それだけに、2年生でレギュラーになれた、というだけで大したものだ……と和宏は素直に感嘆した。


「それに、次期エース候補の御厨みくりや誠治せいじもいるしね。……E組は強いよ」


2年生レギュラーの山崎卓。

次期エース候補の御厨誠治。

他3人の野球部員。


素人が多い校内の球技大会レベルではダントツの強さを誇ると言っていいだろう。

しかし……「だからこそやりがいがある」と和宏は思う。

“りん”の身体は、“和宏”の身体に比べると、筋力も弱いし、スタミナもない。

そんな“りん”の体でピッチングをしなくてはならないのは、和宏にとって大きなハンデだが、ダメで元々だ。


(例え相手がどんなに強くても……絶対に一泡吹かせてやる!)


―――自らの勝利を信じない者に、決して勝利は訪れない。

―――自らの勝利を信じる者だけが、勝者になる資格を得るのだから。


それが、今までに培ってきた和宏の勝負の哲学だ。




程なくして、グラウンドで開会式が行われ、いよいよ球技大会が始まった。

グラウンドの奥……校舎から一番遠いところでは、すでにサッカーの試合が始まっている。

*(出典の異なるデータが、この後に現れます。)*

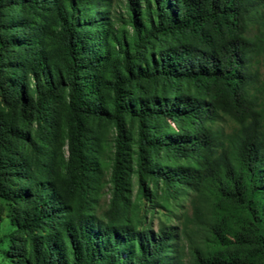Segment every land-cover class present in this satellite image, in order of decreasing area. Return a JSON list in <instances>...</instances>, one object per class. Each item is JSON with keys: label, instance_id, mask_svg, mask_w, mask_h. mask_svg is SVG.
I'll list each match as a JSON object with an SVG mask.
<instances>
[{"label": "trees", "instance_id": "trees-1", "mask_svg": "<svg viewBox=\"0 0 264 264\" xmlns=\"http://www.w3.org/2000/svg\"><path fill=\"white\" fill-rule=\"evenodd\" d=\"M2 202L7 264H264V0H0Z\"/></svg>", "mask_w": 264, "mask_h": 264}, {"label": "rangeland", "instance_id": "rangeland-1", "mask_svg": "<svg viewBox=\"0 0 264 264\" xmlns=\"http://www.w3.org/2000/svg\"><path fill=\"white\" fill-rule=\"evenodd\" d=\"M257 26L254 24L251 32L253 33ZM106 197L102 198V201L105 200ZM2 208L0 209V264H7V261L4 259L3 253L8 246V241L5 238V234L10 231L11 223L9 221L8 210L4 203H1ZM171 221H175L173 218ZM156 219H154V222Z\"/></svg>", "mask_w": 264, "mask_h": 264}]
</instances>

すぐ近くのAグラウンドとBグラウンドでも、すぐに試合が始まりそうな雰囲気だ。


(さて、んじゃE組の試合でも見ておくか……)


そう思った瞬間だった。

背後から、ジャージのエリを、ムンズと摘み上げられる感覚が和宏を襲う。


「さ、りん。私たちの試合の応援ヨロシク♪」


……沙紀だ。

和宏は、なすすべなく体育館に連行されてしまった。

男子の放つような熱血な空気など微塵もなく、ゆる~い雰囲気が充満した、女子ばかりの体育館。


その中で、第1試合のA組対B組が始まった。

9人制ということで、ちょうど9人しかいないA組は、全員コートに出ている。

……あの“超絶運動神経ゼロ娘”の東子も、だ。


(……出来たらE組の試合を見ておきたかったけどな……まぁ仕方ないか)


和宏は、E組の試合を観るのをあきらめ、体育館の2階席から沙紀たちの応援をすることにした。

コート上の沙紀と東子は、目ざとく2階席の“りん”を見つけると、「おーい」という感じで、手を振る……試合中だというのに緊張感のカケラもない。


沙紀のサーブから始まった試合は、成田さんや北村さんの華麗なトスと、東子の例の「ふみゅっ!!」という声と、沙紀の力任せのスパイクにより、賑やかに進行していく。

A組の優勢だ。


相変わらずパワフルな沙紀のスパイクが決まり、和宏がパチパチと拍手したところ、背後から聞き覚えのある声が聞こえた。


「ピッチャーするんだって?」


和宏が、座ったまま振り返ると、えんじ色のジャージを着たのどかが立っていた。

ジャージのサイズがちょっと大きいようで、袖もズボンも折り返している。


「あ、ああ」


E組(ウチ)の野球チーム、強いよ」


のどかはE組である。

実際、E組では、野球での優勝は既定路線という雰囲気があった。

しかし、それこそが和宏のつけ込みたいモノだ。


「知ってるか? 勝負に絶対はないんだぜ?」


「お……言うねぇ」


和宏の、ニヤリとしながら言い放った台詞に、嬉しそうにニッコリするのどか。


「じゃ、お手並み拝見……だね」


それだけ言うと、のどかは1階に降りていった。


(そんなことわざわざ言いに来たのか……?)


和宏は、立ち去っていくのどかを目で追いながら首を傾げた。

そうこうしているうちに、バレーの試合が終わり、沙紀と東子は、2階席の“りん”に向かって、勝利のVサインを掲げる。


(……お前は何もやってないだろ? 東子?)


笑顔でVサインをする“超絶運動神経ゼロ娘”に、和宏は、心の中で優しく突っ込みを入れた。